The Railroad Commission of Texas (RRC) is suspending all disposal well permits to inject oil and gas waste into deep strata within a portion of the Permian Basin following a series of earthquakes.
The action, taken earlier in December and set to take effect on Friday (Dec. 31), applies to 33 deep disposal wells within the boundaries of the Gardendale Seismic Response Area (SRA). The area includes northeastern Ector County to southwest Martin County.
Injections also were suspended as of Dec. 15 in a smaller area within the Gardendale SRA, and other limitations have been put in place in Northern Culberson and Reeves counties.
The permit suspensions preceded an investigation by the RRC into a 4.5 magnitude earthquake that struck about 11 miles north of the sleepy town of Stanton, in West Texas, late Monday.
The quake struck at a depth of 4.8 miles in Martin County in the Midland sub-basin of the Permian, according to the U.S. Geological Survey (USGS). No injuries were reported.
The RRC has been in contact with oil and gas disposal well operators in the area, according to spokesperson Andrew Keese. “We’re sending inspectors to the facilities as well.”
The state regulator plans to continue closely monitoring seismic activity in the area and “will take any actions, as necessary,” according to Keese.
Monday’s quake follows a series of smaller tremors in recent months detected by the University of Texas at Austin’s Bureau of Economic Geology. The Bureau’s TexNet Seismic Monitoring Program was developed after the Texas Legislature tasked it with helping to locate and determine the origins of earthquakes in the state.
Regarding Monday’s quake, TexNet was investigating the data associated with the event. “Our first concern, of course, is for any people who might have been affected by this earthquake,” said Scott W. Tinker, who manages the program.
The scientists on the TexNet team, led by principal investigator Alexandros Savvaidis, “are working diligently to analyze the data that we have received from our network of monitoring stations,” according to Tinker.
On Dec. 15 and 16, TexNet reported that four earthquakes occurred in northwestern Midland County with magnitudes of 3.1, 3.6, 3.7 and 3.3, respectively. These were the most recent events in an increasing sequence of earthquakes that has occurred in this area over the last two years, according to the RRC.
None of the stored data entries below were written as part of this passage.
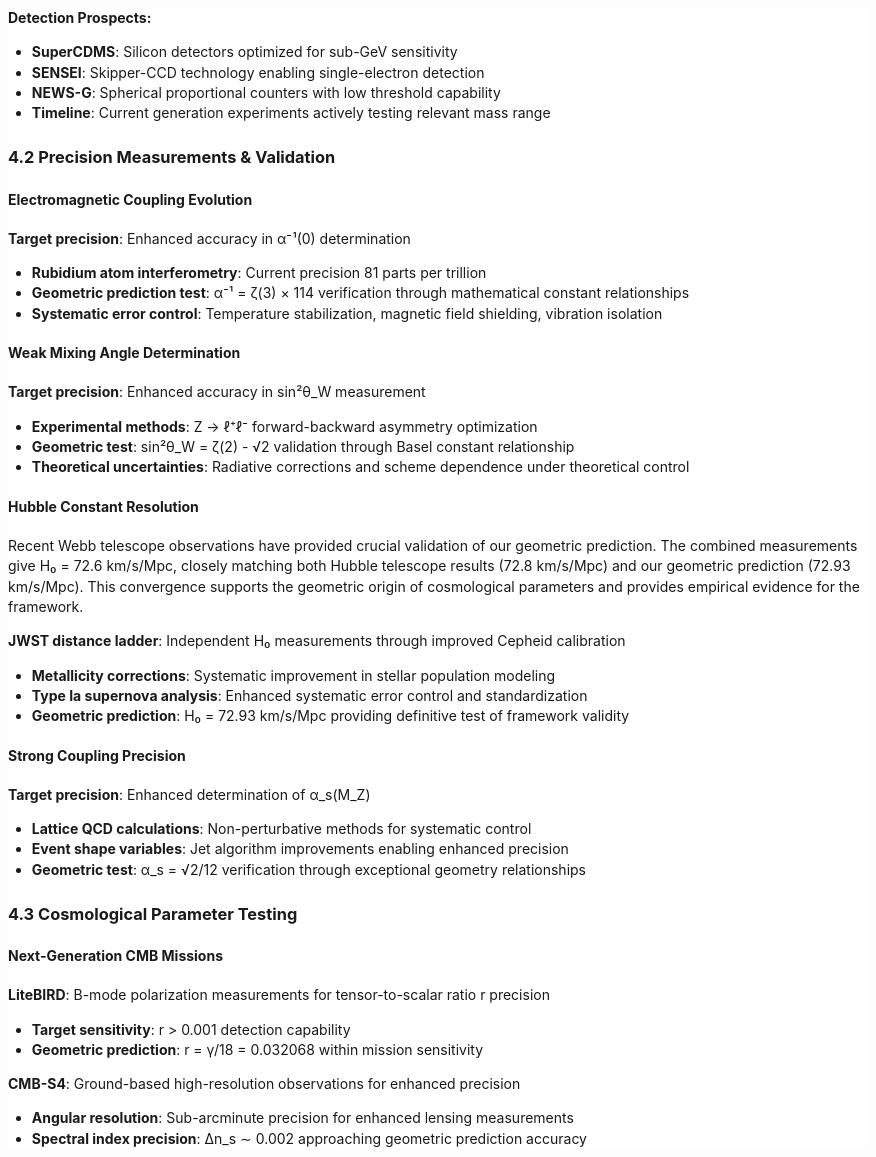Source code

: **Detection Prospects:**
- **SuperCDMS**: Silicon detectors optimized for sub-GeV sensitivity
- **SENSEI**: Skipper-CCD technology enabling single-electron detection  
- **NEWS-G**: Spherical proportional counters with low threshold capability
- **Timeline**: Current generation experiments actively testing relevant mass range

### 4.2 Precision Measurements & Validation

#### Electromagnetic Coupling Evolution

**Target precision**: Enhanced accuracy in α⁻¹(0) determination
- **Rubidium atom interferometry**: Current precision 81 parts per trillion
- **Geometric prediction test**: α⁻¹ = ζ(3) × 114 verification through mathematical constant relationships
- **Systematic error control**: Temperature stabilization, magnetic field shielding, vibration isolation

#### Weak Mixing Angle Determination  

**Target precision**: Enhanced accuracy in sin²θ_W measurement
- **Experimental methods**: Z → ℓ⁺ℓ⁻ forward-backward asymmetry optimization
- **Geometric test**: sin²θ_W = ζ(2) - √2 validation through Basel constant relationship
- **Theoretical uncertainties**: Radiative corrections and scheme dependence under theoretical control

#### Hubble Constant Resolution

Recent Webb telescope observations have provided crucial validation of our geometric prediction. The combined measurements give H₀ = 72.6 km/s/Mpc, closely matching both Hubble telescope results (72.8 km/s/Mpc) and our geometric prediction (72.93 km/s/Mpc). This convergence supports the geometric origin of cosmological parameters and provides empirical evidence for the framework.

**JWST distance ladder**: Independent H₀ measurements through improved Cepheid calibration
- **Metallicity corrections**: Systematic improvement in stellar population modeling
- **Type Ia supernova analysis**: Enhanced systematic error control and standardization
- **Geometric prediction**: H₀ = 72.93 km/s/Mpc providing definitive test of framework validity

#### Strong Coupling Precision

**Target precision**: Enhanced determination of α_s(M_Z)
- **Lattice QCD calculations**: Non-perturbative methods for systematic control
- **Event shape variables**: Jet algorithm improvements enabling enhanced precision
- **Geometric test**: α_s = √2/12 verification through exceptional geometry relationships

### 4.3 Cosmological Parameter Testing

#### Next-Generation CMB Missions

**LiteBIRD**: B-mode polarization measurements for tensor-to-scalar ratio r precision
- **Target sensitivity**: r > 0.001 detection capability
- **Geometric prediction**: r = γ/18 = 0.032068 within mission sensitivity

**CMB-S4**: Ground-based high-resolution observations for enhanced precision
- **Angular resolution**: Sub-arcminute precision for enhanced lensing measurements
- **Spectral index precision**: Δn_s ∼ 0.002 approaching geometric prediction accuracy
“RRC staff has determined that injection into deep geologic strata — below the top of the Strawn formation and especially the Ellenburger formation — across the area is likely contributing to recent seismic activity” in the Gardendale SRA, the state regulator said.
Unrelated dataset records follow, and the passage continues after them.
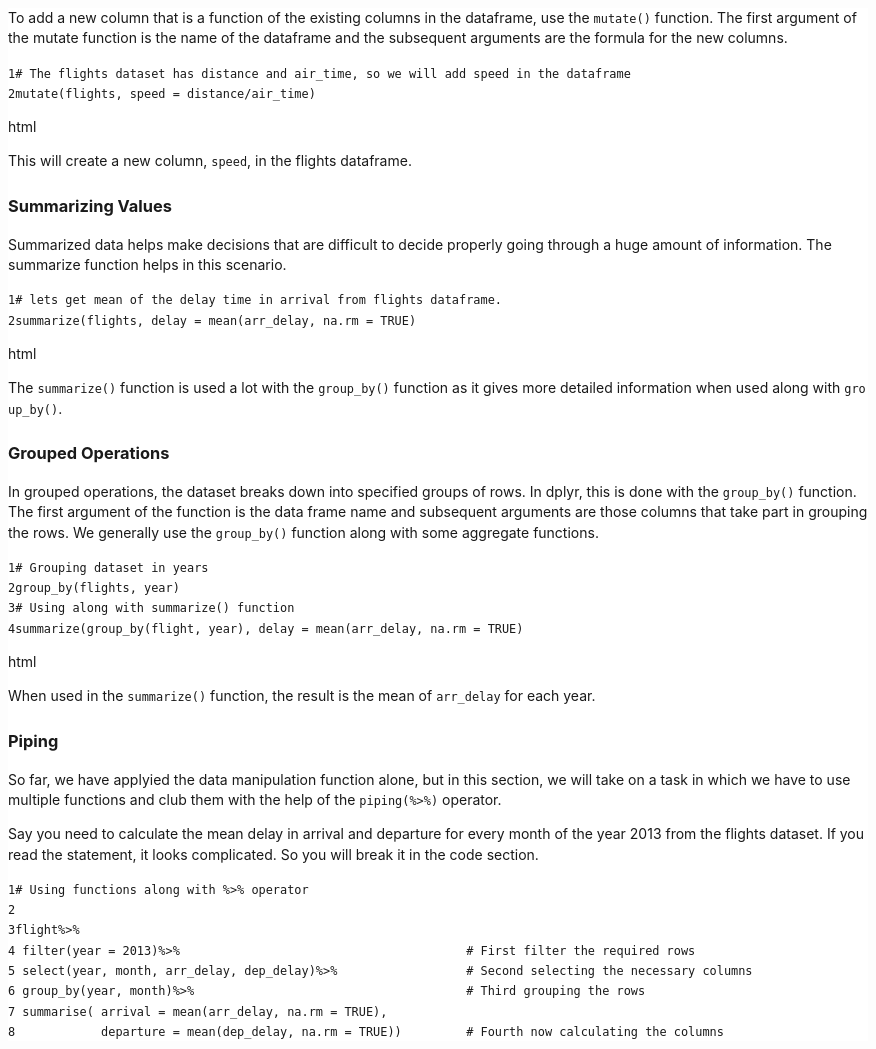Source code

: To add a new column that is a function of the existing columns in the dataframe, use the <span class="jsx-3120878690">`mutate()`</span> function. The first argument of the mutate function is the name of the dataframe and the subsequent arguments are the formula for the new columns.

    1# The flights dataset has distance and air_time, so we will add speed in the dataframe
    2mutate(flights, speed = distance/air_time)

html

This will create a new column, <span class="jsx-3120878690">`speed`</span>, in the flights dataframe.

### Summarizing Values

Summarized data helps make decisions that are difficult to decide properly going through a huge amount of information. The summarize function helps in this scenario.

    1# lets get mean of the delay time in arrival from flights dataframe.
    2summarize(flights, delay = mean(arr_delay, na.rm = TRUE)

html

The <span class="jsx-3120878690">`summarize()`</span> function is used a lot with the <span class="jsx-3120878690">`group_by()`</span> function as it gives more detailed information when used along with <span class="jsx-3120878690">`group_by()`</span>.

### Grouped Operations

In grouped operations, the dataset breaks down into specified groups of rows. In dplyr, this is done with the <span class="jsx-3120878690">`group_by()`</span> function. The first argument of the function is the data frame name and subsequent arguments are those columns that take part in grouping the rows. We generally use the <span class="jsx-3120878690">`group_by()`</span> function along with some aggregate functions.

    1# Grouping dataset in years
    2group_by(flights, year)
    3# Using along with summarize() function
    4summarize(group_by(flight, year), delay = mean(arr_delay, na.rm = TRUE)

html

When used in the <span class="jsx-3120878690">`summarize()`</span> function, the result is the mean of <span class="jsx-3120878690">`arr_delay`</span> for each year.

### Piping

So far, we have applyied the data manipulation function alone, but in this section, we will take on a task in which we have to use multiple functions and club them with the help of the <span class="jsx-3120878690">`piping(%>%)`</span> operator.

Say you need to calculate the mean delay in arrival and departure for every month of the year 2013 from the flights dataset. If you read the statement, it looks complicated. So you will break it in the code section.

    1# Using functions along with %>% operator
    2
    3flight%>%
    4 filter(year = 2013)%>%                                        # First filter the required rows
    5 select(year, month, arr_delay, dep_delay)%>%                  # Second selecting the necessary columns
    6 group_by(year, month)%>%                                      # Third grouping the rows
    7 summarise( arrival = mean(arr_delay, na.rm = TRUE),
    8            departure = mean(dep_delay, na.rm = TRUE))         # Fourth now calculating the columns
The Permian, a sprawling basin spanning 86,000 square miles in West Texas and southeastern New Mexico, had 294 active rigs as of Dec. 23, according to the latest available data from Baker Hughes Co. (BKR). This was the most of any other play in the United States. Of that total, 127 were in the Midland sub-basin and 157 were in the Delaware. For comparison, the Haynesville Shale had the second-largest number of rigs at 48, BKR data showed.
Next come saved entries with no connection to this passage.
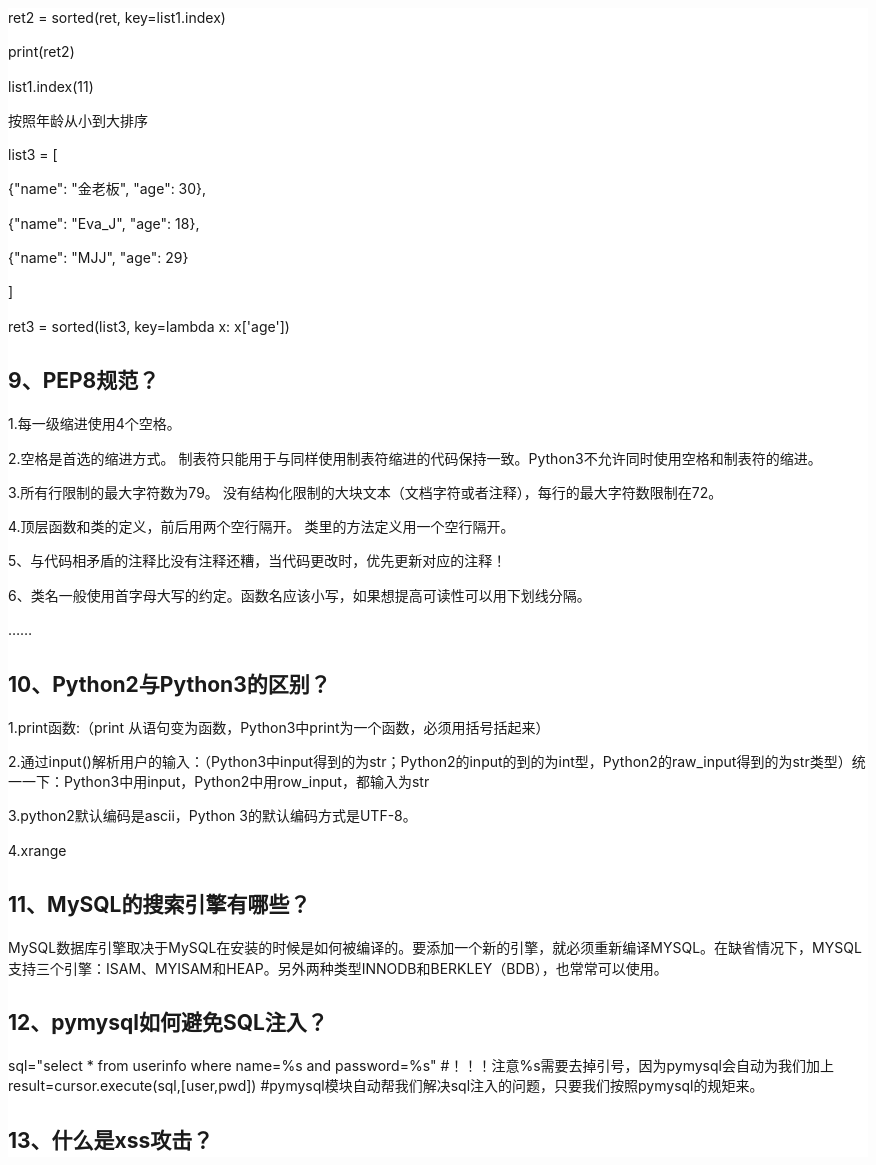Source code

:ret2 = sorted(ret, key=list1.index)

print(ret2)

list1.index(11)

按照年龄从小到大排序

list3 = [

{"name": "金老板", "age": 30},

{"name": "Eva_J", "age": 18},

{"name": "MJJ", "age": 29}

]

ret3 = sorted(list3, key=lambda x: x['age'])

## 9、PEP8规范？

1.每一级缩进使用4个空格。

2.空格是首选的缩进方式。 制表符只能用于与同样使用制表符缩进的代码保持一致。Python3不允许同时使用空格和制表符的缩进。

3.所有行限制的最大字符数为79。 没有结构化限制的大块文本（文档字符或者注释），每行的最大字符数限制在72。

4.顶层函数和类的定义，前后用两个空行隔开。 类里的方法定义用一个空行隔开。

5、与代码相矛盾的注释比没有注释还糟，当代码更改时，优先更新对应的注释！

6、类名一般使用首字母大写的约定。函数名应该小写，如果想提高可读性可以用下划线分隔。

……

## 10、Python2与Python3的区别？

1.print函数:（print 从语句变为函数，Python3中print为一个函数，必须用括号括起来）

2.通过input()解析用户的输入：（Python3中input得到的为str；Python2的input的到的为int型，Python2的raw_input得到的为str类型）统一一下：Python3中用input，Python2中用row_input，都输入为str

3.python2默认编码是ascii，Python 3的默认编码方式是UTF-8。

4.xrange

## 11、MySQL的搜索引擎有哪些？

MySQL数据库引擎取决于MySQL在安装的时候是如何被编译的。要添加一个新的引擎，就必须重新编译MYSQL。在缺省情况下，MYSQL支持三个引擎：ISAM、MYISAM和HEAP。另外两种类型INNODB和BERKLEY（BDB），也常常可以使用。

## 12、pymysql如何避免SQL注入？

sql="select * from userinfo where name=%s and password=%s"  #！！！注意%s需要去掉引号，因为pymysql会自动为我们加上 result=cursor.execute(sql,[user,pwd]) #pymysql模块自动帮我们解决sql注入的问题，只要我们按照pymysql的规矩来。

## 13、什么是xss攻击？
Natural Gas Pipelines At Risk
In a study published earlier this month, the USGS said efforts should continue to systematically quantify nationwide earthquake risks to natural gas pipelines. Because they are buried underground, pipelines are vulnerable to the compounding effects of an earthquake, such as strong shaking, fault ruptures, landslides and liquefaction, according to the federal agency.
Leveraging publicly available data on gas pipelines such as incident data from past earthquakes and information collected by the Pipelines and Hazardous Materials Safety Administration, the USGS developed a first-order assessment of quake risks to U.S. gas transmission pipelines caused by strong ground shaking.
Models determined that California had the highest distribution of average annual loss (AAL) for pipelines from earthquake-induced shaking. Other western states also saw a higher percentage of AAL, while Arkansas, Mississippi, Missouri and Tennessee recorded a moderate percentage of AAL.
“To quantify the risk and its associated uncertainties, we systematically integrated the latest USGS National Seismic Hazard Model, a logic tree-based exposure model, three different vulnerability models and a consequence model,” said lead author Neal Simon Kwong.
The results enable comparisons against other risk assessment efforts, encourage more transparent deliberation regarding alternative approaches – such as characterizing displacement demands or alternate models to evaluate leaks or breaks – and facilitate decisions on potentially assessing localized risks due to ground failures that require site-specific data.
“USGS science remains critical to systematically evaluate both short- and long-term risks posed from natural hazards such as earthquakes,” said USGS’ Kishor Jaiswal, research structural engineer. “And it has the potential to help identify areas of high risk and prioritize large-scale infrastructure investments to mitigate risks.”